TOPOGRAPHIC, GEOPHYSICAL, AND MINERALOGICAL CHARACTERIZATION OF GEOLOGIC STRUCTURES USING A STATISTICAL MODELING APPROACH, UPPER ANIMAS RIVER WATERSHED, COLORADO


MCDOUGAL, Robert R.1, MCCAFFERTY, Anne E.1, SMITH, Bruce D.2 and YAGER, Douglas B.3, (1)U.S. Geol Survey, PO Box 25046, MS964, Denver Federal Center, Denver, CO 80225, (2)U.S. Geological Survey, Denver, CO 80225, (3)U.S. Geol Survey, MS-973, Box 25046, Denver, CO 80225, rmcdouga@usgs.gov

Statistical modeling of geologic structures (defined here as faults and veins) in the Animas River watershed study area using GIS enables definition of geophysical, mineralogical, and topographic attributes, which can be portrayed in charts and maps as probabilities. The modeling shows that faults and veins in the watershed have characteristic signatures within discrete value ranges. Topographically, structures are characterized by erosionally resistive and probably silicified ridgelines, or as eroded incised channels and valleys.
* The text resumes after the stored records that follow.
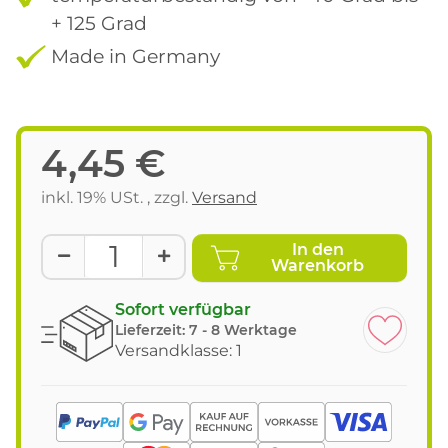
+ 125 Grad
Made in Germany
4,45 €
inkl. 19% USt. , zzgl.
Versand
In den
Warenkorb
Sofort verfügbar
Lieferzeit:
7 - 8 Werktage
Versandklasse: 1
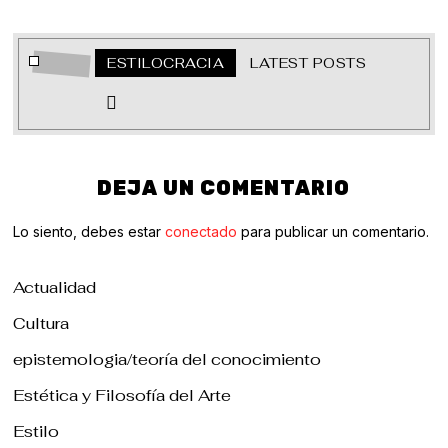
ESTILOCRACIA
LATEST POSTS
DEJA UN COMENTARIO
Lo siento, debes estar
conectado
para publicar un comentario.
Actualidad
Cultura
epistemologia/teoría del conocimiento
Estética y Filosofía del Arte
Estilo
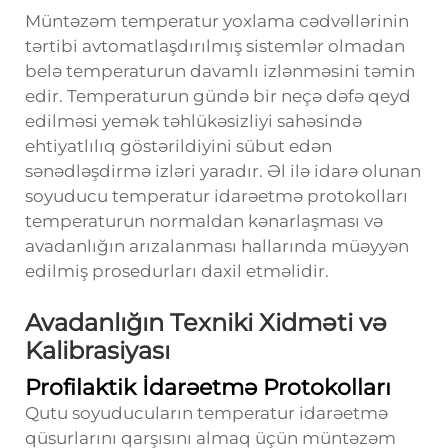
Müntəzəm temperatur yoxlama cədvəllərinin
tərtibi avtomatlaşdırılmış sistemlər olmadan
belə temperaturun davamlı izlənməsini təmin
edir. Temperaturun gündə bir neçə dəfə qeyd
edilməsi yemək təhlükəsizliyi sahəsində
ehtiyatlılıq göstərildiyini sübut edən
sənədləşdirmə izləri yaradır. Əl ilə idarə olunan
soyuducu temperatur idarəetmə protokolları
temperaturun normaldan kənarlaşması və
avadanlığın arızalanması hallarında müəyyən
edilmiş prosedurları daxil etməlidir.
Avadanlığın Texniki Xidməti və
Kalibrasiyası
Profilaktik İdarəetmə Protokolları
Qutu soyuducuların temperatur idarəetmə
qüsurlarını qarşısını almaq üçün müntəzəm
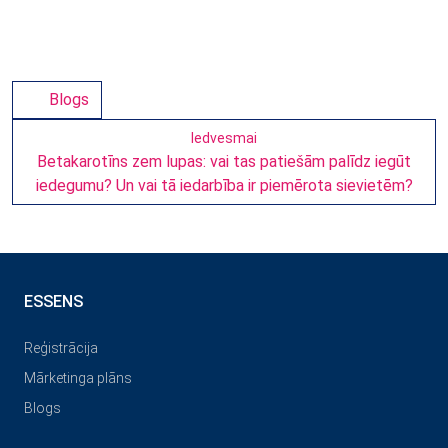
Blogs
Iedvesmai
Betakarotīns zem lupas: vai tas patiešām palīdz iegūt
iedegumu? Un vai tā iedarbība ir piemērota sievietēm?
ESSENS
Reģistrācija
Mārketinga plāns
Blogs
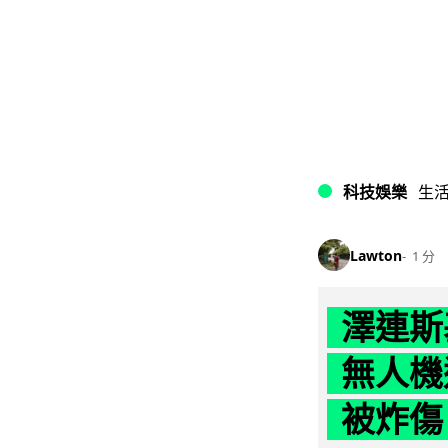
科技娛樂
生
Lawton
1 分
澤連斯
無人機
被炸傷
The planimetric orientations of structures indicated by the trends of calculated geophysical gradients identify east-west, northerly, and northwesterly trends, which are colinear with the trends of mapped geologic structures. Magnetically, the faults and veins are mostly characterized by extremely low magnetization values that are associated with the magnetite-poor mineralogy of silicic vein material. Magnetization boundaries associated with rocks located at depths exceeding 1 kilometer identify surface structures that are likely to provide connectivity between the topographic surface and deep crust, and also reveal buried crustal boundaries. Mapped structures are characterized by moderately high electrical resistivities consistent with the silicic mineralogy of the vein material. The mineralogical character of structures as related to their acid-producing or acid-neutralizing potential suggests no significant association with acid production resulting from the weathering of pyrite. Structures are most likely to occur in propylitically altered areas, and are therefore associated with rocks with the highest acid-neutralizing potential. The predictive models show high probabilities that accurately locate many known structures, but also reveal areas devoid of mapped structures. Many of the permissive areas for unmapped structures, however, lie in places of restricted access, limited outcrop, or thick alluvium, soil, or vegetation cover. Our validation methods show that the models can successfully locate known structures and predict the location of previously unmapped structures. The predictive models presented in this study could be considered in remediation planning, or used as an exploration tool for ground-water or mineral resource applications.